Element location data:
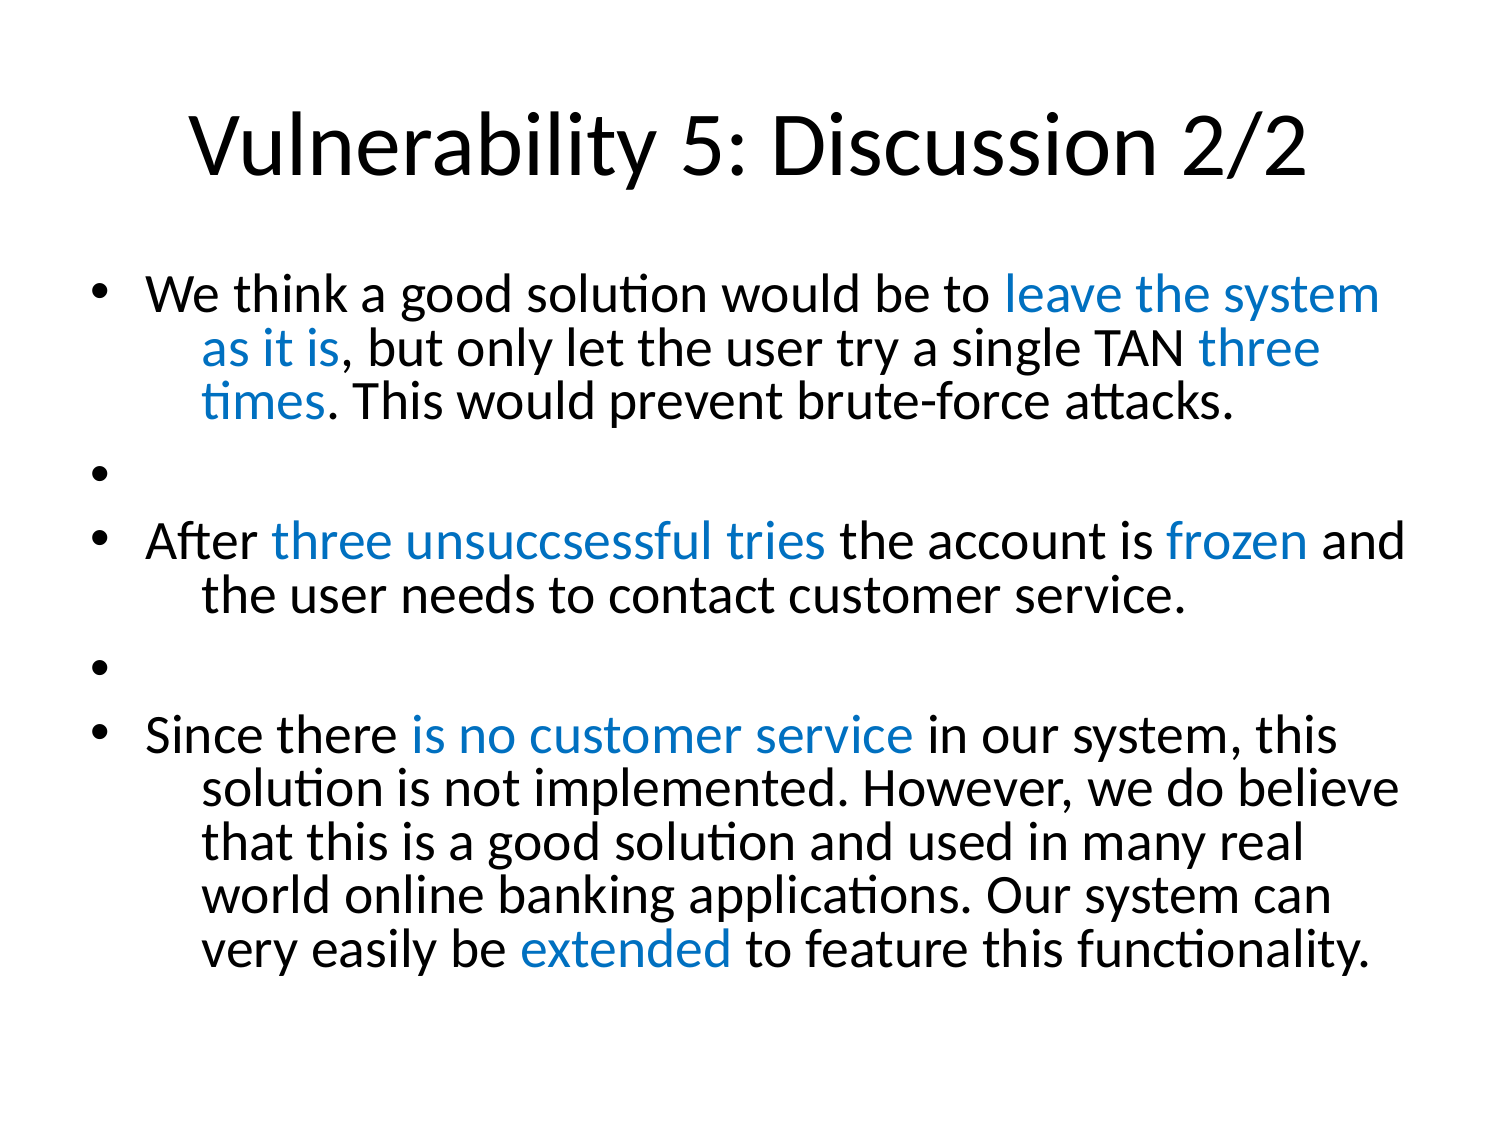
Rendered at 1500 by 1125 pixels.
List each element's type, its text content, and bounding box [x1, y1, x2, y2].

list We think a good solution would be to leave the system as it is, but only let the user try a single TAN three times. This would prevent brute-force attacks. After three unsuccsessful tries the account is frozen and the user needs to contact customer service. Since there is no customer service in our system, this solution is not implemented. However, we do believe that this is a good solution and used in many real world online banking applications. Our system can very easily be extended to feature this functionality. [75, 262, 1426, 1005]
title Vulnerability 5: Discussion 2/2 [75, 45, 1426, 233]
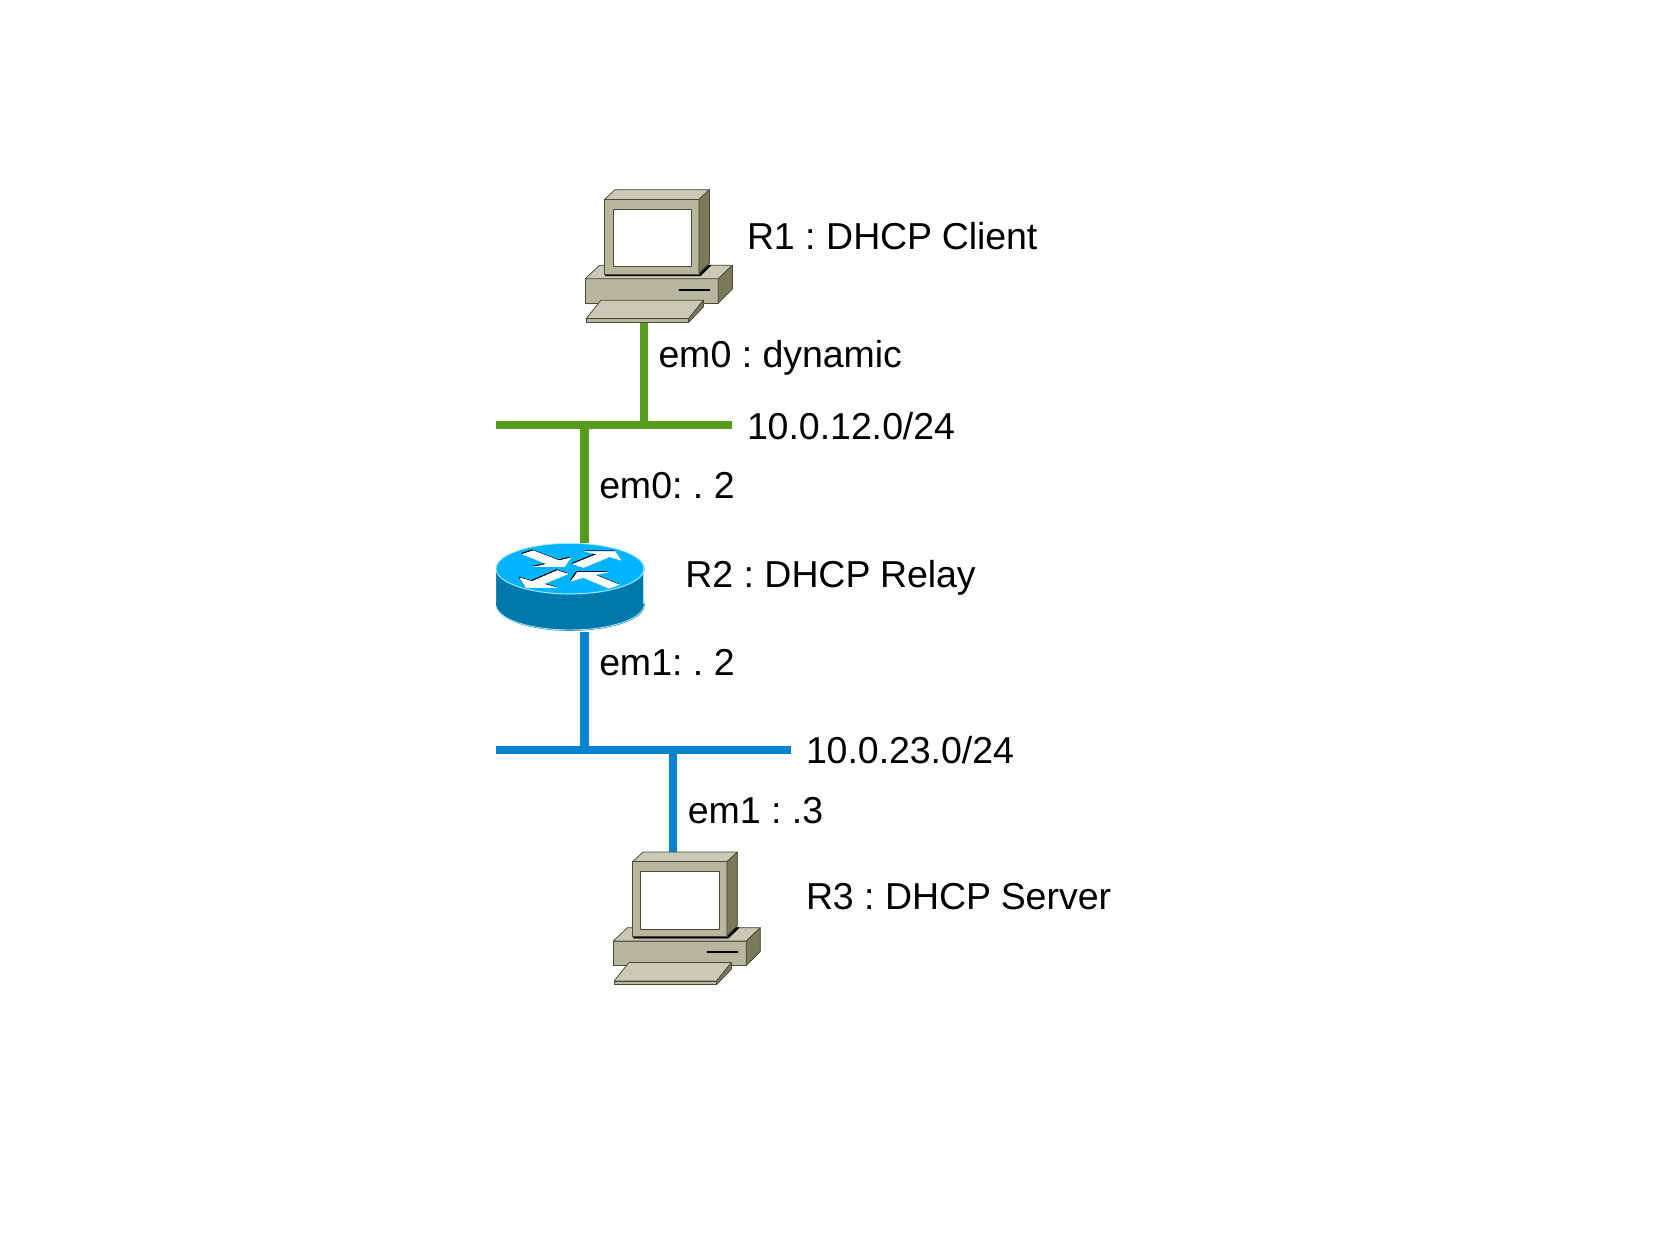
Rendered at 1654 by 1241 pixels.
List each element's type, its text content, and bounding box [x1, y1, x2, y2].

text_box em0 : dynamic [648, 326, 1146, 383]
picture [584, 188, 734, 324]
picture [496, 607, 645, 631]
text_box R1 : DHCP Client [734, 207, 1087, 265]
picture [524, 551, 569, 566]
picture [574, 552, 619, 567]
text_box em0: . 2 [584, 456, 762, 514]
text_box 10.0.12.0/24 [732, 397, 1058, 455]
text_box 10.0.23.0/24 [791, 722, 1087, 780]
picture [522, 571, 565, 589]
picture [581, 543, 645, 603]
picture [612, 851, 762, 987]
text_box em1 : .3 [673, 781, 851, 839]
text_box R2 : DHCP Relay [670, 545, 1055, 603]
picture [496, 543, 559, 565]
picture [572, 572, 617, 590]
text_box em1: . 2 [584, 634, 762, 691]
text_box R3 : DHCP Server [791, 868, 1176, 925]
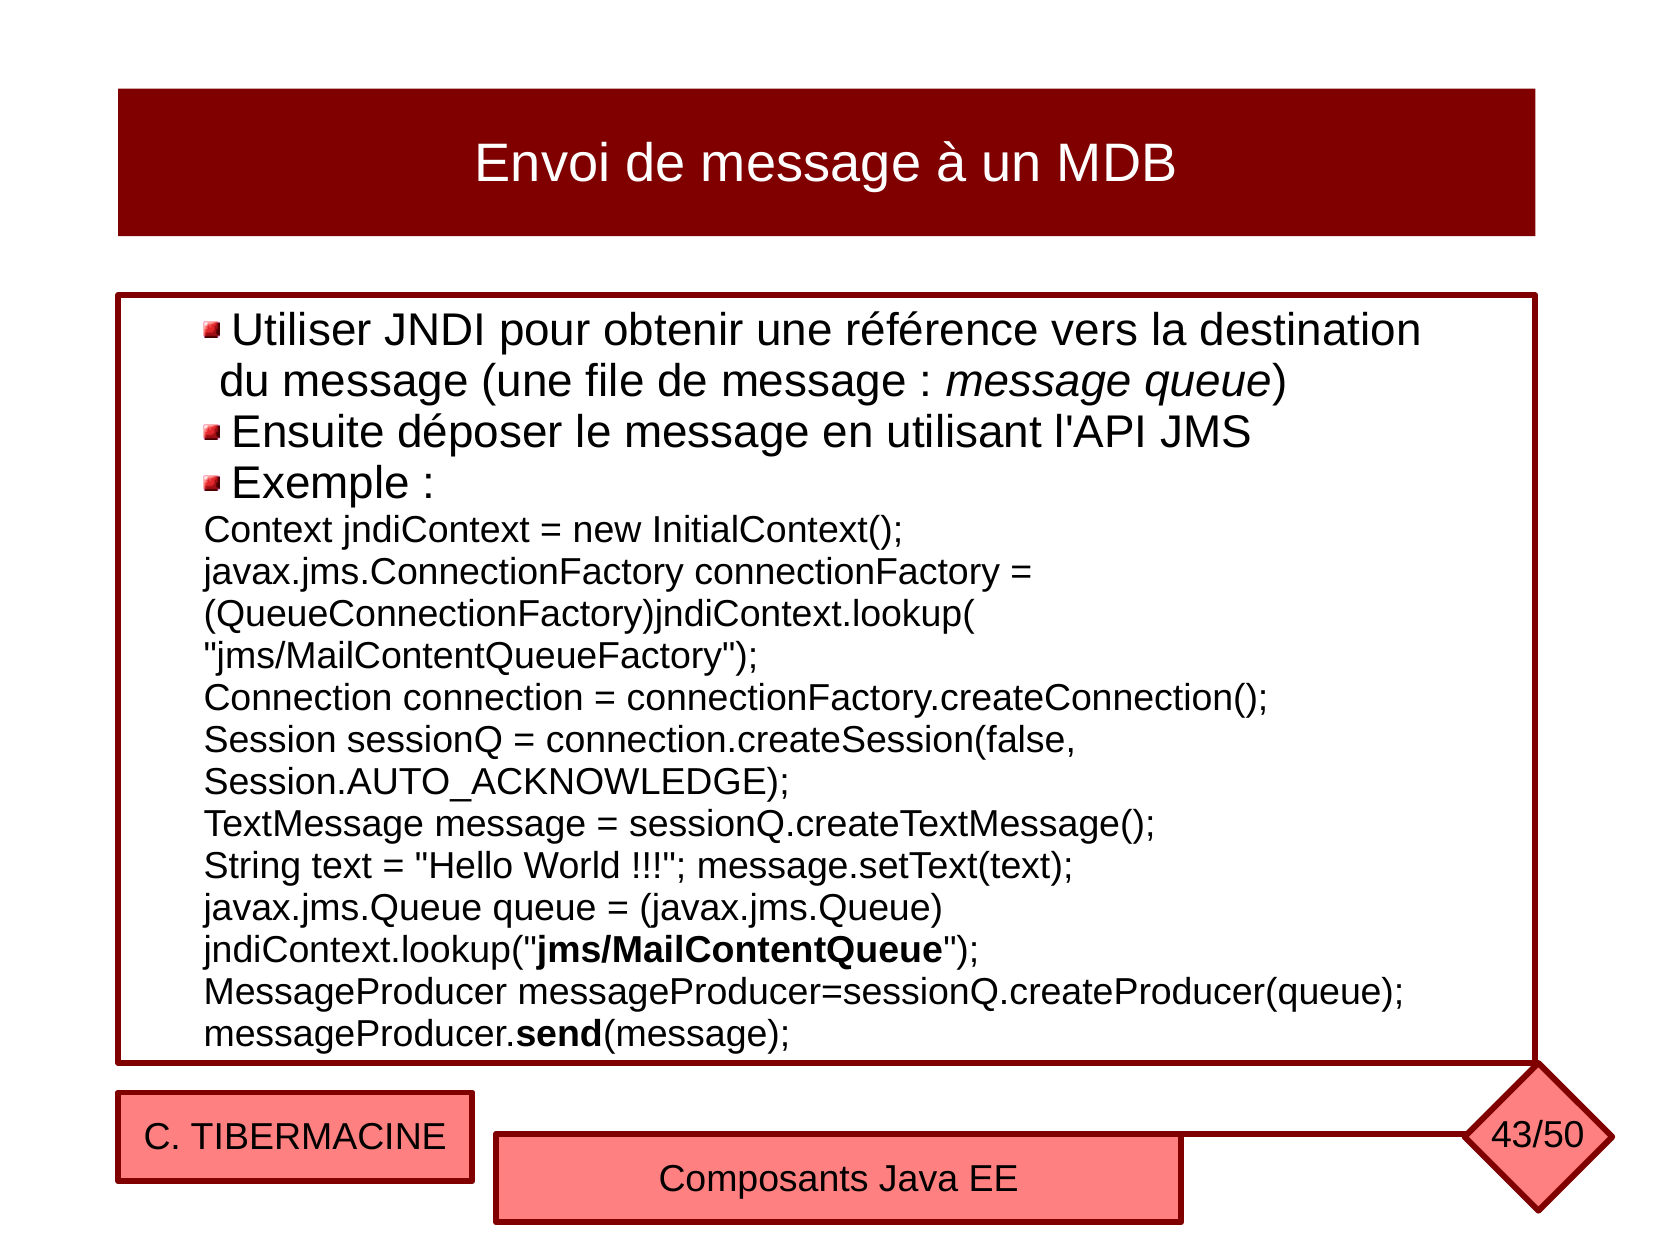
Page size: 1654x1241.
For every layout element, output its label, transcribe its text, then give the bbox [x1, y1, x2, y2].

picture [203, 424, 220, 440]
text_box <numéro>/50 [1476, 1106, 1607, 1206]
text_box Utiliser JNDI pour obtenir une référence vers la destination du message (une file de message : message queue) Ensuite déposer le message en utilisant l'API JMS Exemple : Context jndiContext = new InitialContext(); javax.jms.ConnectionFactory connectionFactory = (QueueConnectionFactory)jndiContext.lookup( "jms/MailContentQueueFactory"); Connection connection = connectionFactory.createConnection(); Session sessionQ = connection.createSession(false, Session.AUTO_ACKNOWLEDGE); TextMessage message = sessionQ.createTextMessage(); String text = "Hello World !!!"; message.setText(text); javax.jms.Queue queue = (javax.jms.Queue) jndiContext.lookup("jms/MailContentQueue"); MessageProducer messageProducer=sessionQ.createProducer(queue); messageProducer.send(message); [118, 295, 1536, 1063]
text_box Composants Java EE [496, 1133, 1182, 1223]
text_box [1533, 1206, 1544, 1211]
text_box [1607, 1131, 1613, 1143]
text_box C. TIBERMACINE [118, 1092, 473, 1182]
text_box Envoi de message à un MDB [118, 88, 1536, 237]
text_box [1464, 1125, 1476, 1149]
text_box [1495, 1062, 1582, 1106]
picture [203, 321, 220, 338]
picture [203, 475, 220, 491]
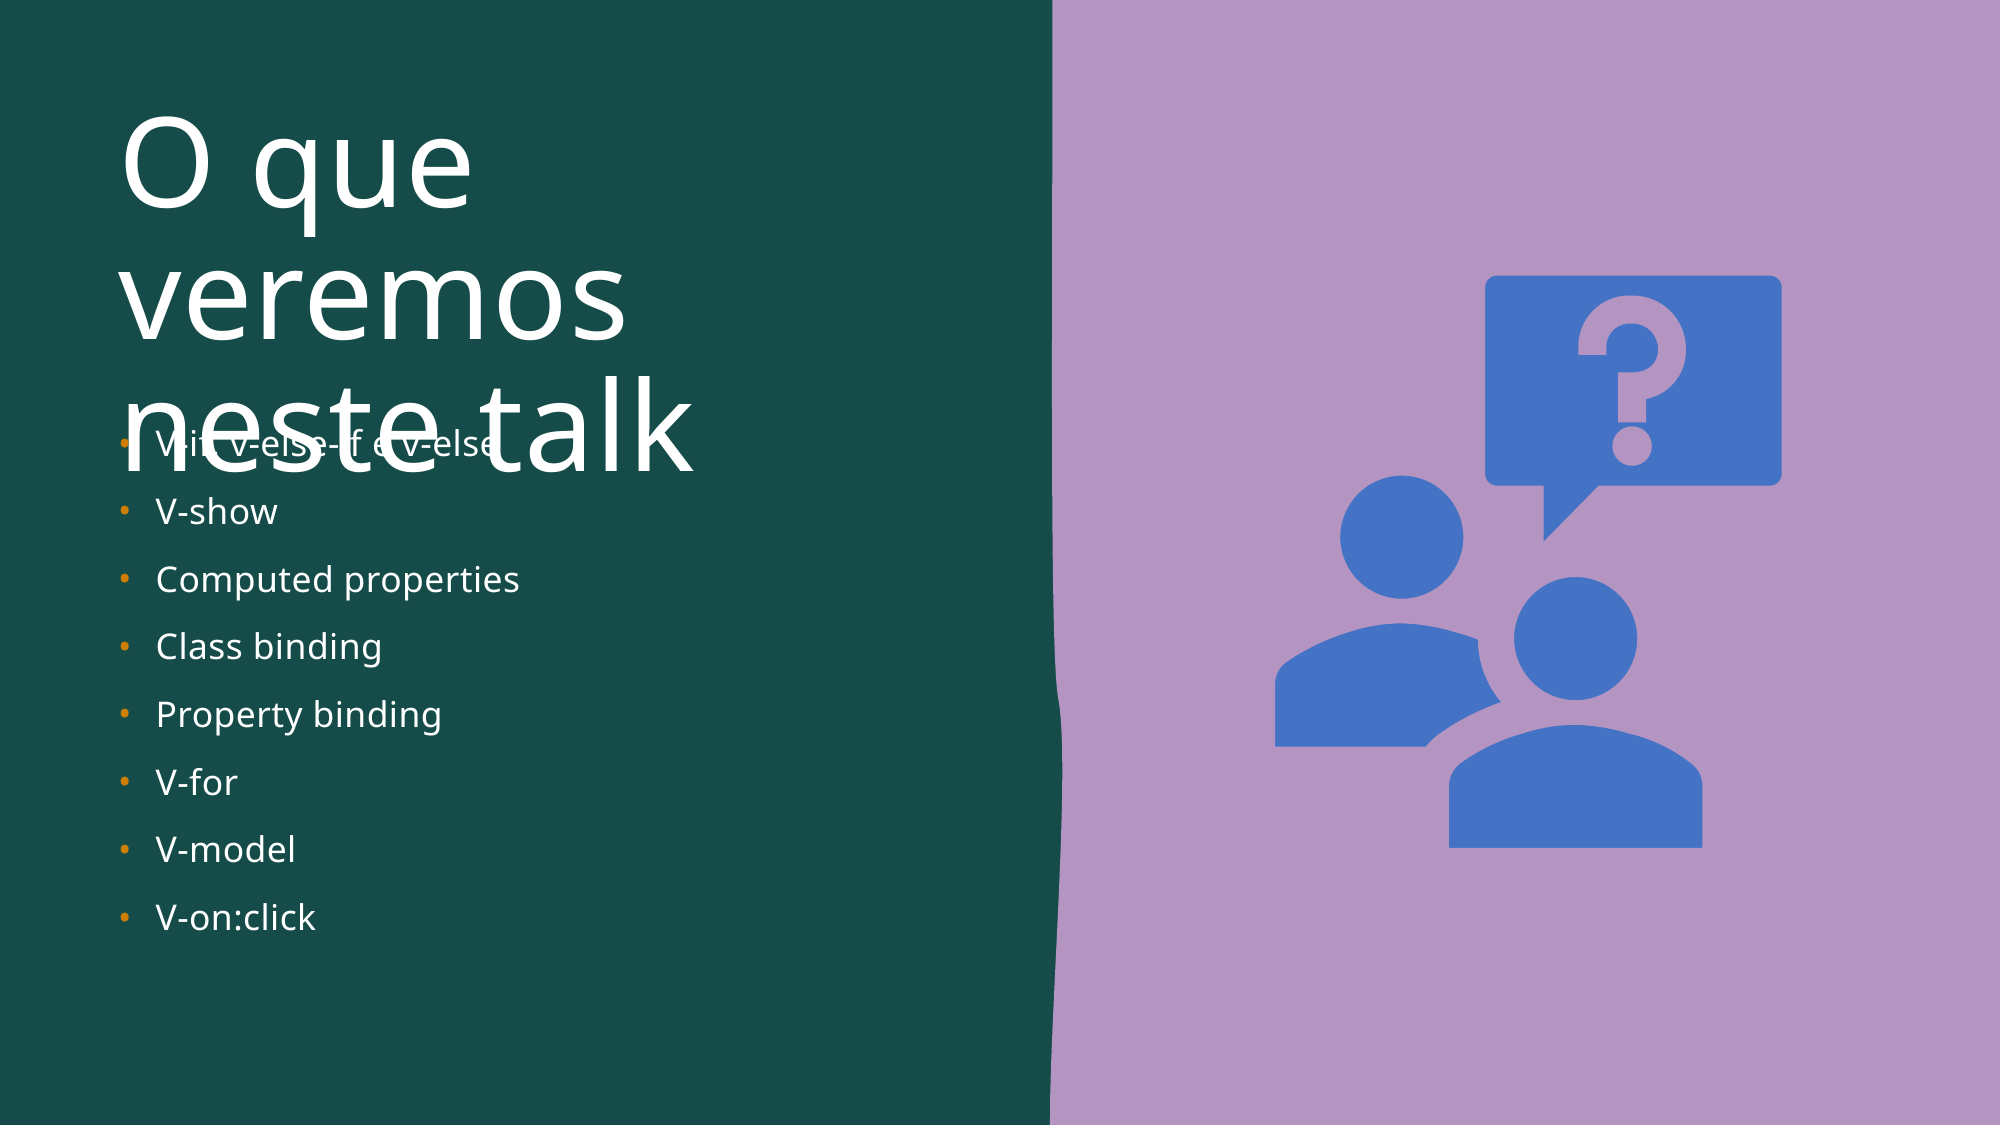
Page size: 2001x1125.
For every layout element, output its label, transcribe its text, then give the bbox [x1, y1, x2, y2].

#### Exercise task:
Please copy every line of the items above word for word, leaving the pictures out.

#### Worked answer:
Rendered at 1500 by 1125 pixels.
List each element's type, its text content, and bounding box [x1, y1, x2, y2].

list We think a good solution would be to leave the system as it is, but only let the user try a single TAN three times. This would prevent brute-force attacks. After three unsuccsessful tries the account is frozen and the user needs to contact customer service. Since there is no customer service in our system, this solution is not implemented. However, we do believe that this is a good solution and used in many real world online banking applications. Our system can very easily be extended to feature this functionality. [75, 262, 1426, 1005]
title Vulnerability 5: Discussion 2/2 [75, 45, 1426, 233]
Rendered at 1654 by 1241 pixels.
List each element's type, its text content, and bounding box [x1, y1, x2, y2].

text_box em0 : dynamic [648, 326, 1146, 383]
picture [584, 188, 734, 324]
picture [496, 607, 645, 631]
text_box R1 : DHCP Client [734, 207, 1087, 265]
picture [524, 551, 569, 566]
picture [574, 552, 619, 567]
text_box em0: . 2 [584, 456, 762, 514]
text_box 10.0.12.0/24 [732, 397, 1058, 455]
text_box 10.0.23.0/24 [791, 722, 1087, 780]
picture [522, 571, 565, 589]
picture [581, 543, 645, 603]
picture [612, 851, 762, 987]
text_box em1 : .3 [673, 781, 851, 839]
text_box R2 : DHCP Relay [670, 545, 1055, 603]
picture [496, 543, 559, 565]
picture [572, 572, 617, 590]
text_box em1: . 2 [584, 634, 762, 691]
text_box R3 : DHCP Server [791, 868, 1176, 925]
Page size: 1654x1241.
For every layout element, output its label, transcribe its text, then give the bbox [x1, y1, x2, y2].

picture [203, 424, 220, 440]
text_box <numéro>/50 [1476, 1106, 1607, 1206]
text_box Utiliser JNDI pour obtenir une référence vers la destination du message (une file de message : message queue) Ensuite déposer le message en utilisant l'API JMS Exemple : Context jndiContext = new InitialContext(); javax.jms.ConnectionFactory connectionFactory = (QueueConnectionFactory)jndiContext.lookup( "jms/MailContentQueueFactory"); Connection connection = connectionFactory.createConnection(); Session sessionQ = connection.createSession(false, Session.AUTO_ACKNOWLEDGE); TextMessage message = sessionQ.createTextMessage(); String text = "Hello World !!!"; message.setText(text); javax.jms.Queue queue = (javax.jms.Queue) jndiContext.lookup("jms/MailContentQueue"); MessageProducer messageProducer=sessionQ.createProducer(queue); messageProducer.send(message); [118, 295, 1536, 1063]
text_box Composants Java EE [496, 1133, 1182, 1223]
text_box [1533, 1206, 1544, 1211]
text_box [1607, 1131, 1613, 1143]
text_box C. TIBERMACINE [118, 1092, 473, 1182]
text_box Envoi de message à un MDB [118, 88, 1536, 237]
text_box [1464, 1125, 1476, 1149]
text_box [1495, 1062, 1582, 1106]
picture [203, 321, 220, 338]
picture [203, 475, 220, 491]
Page size: 2001x1125.
For every layout element, output its label, transcribe its text, then give the bbox [x1, y1, x2, y2].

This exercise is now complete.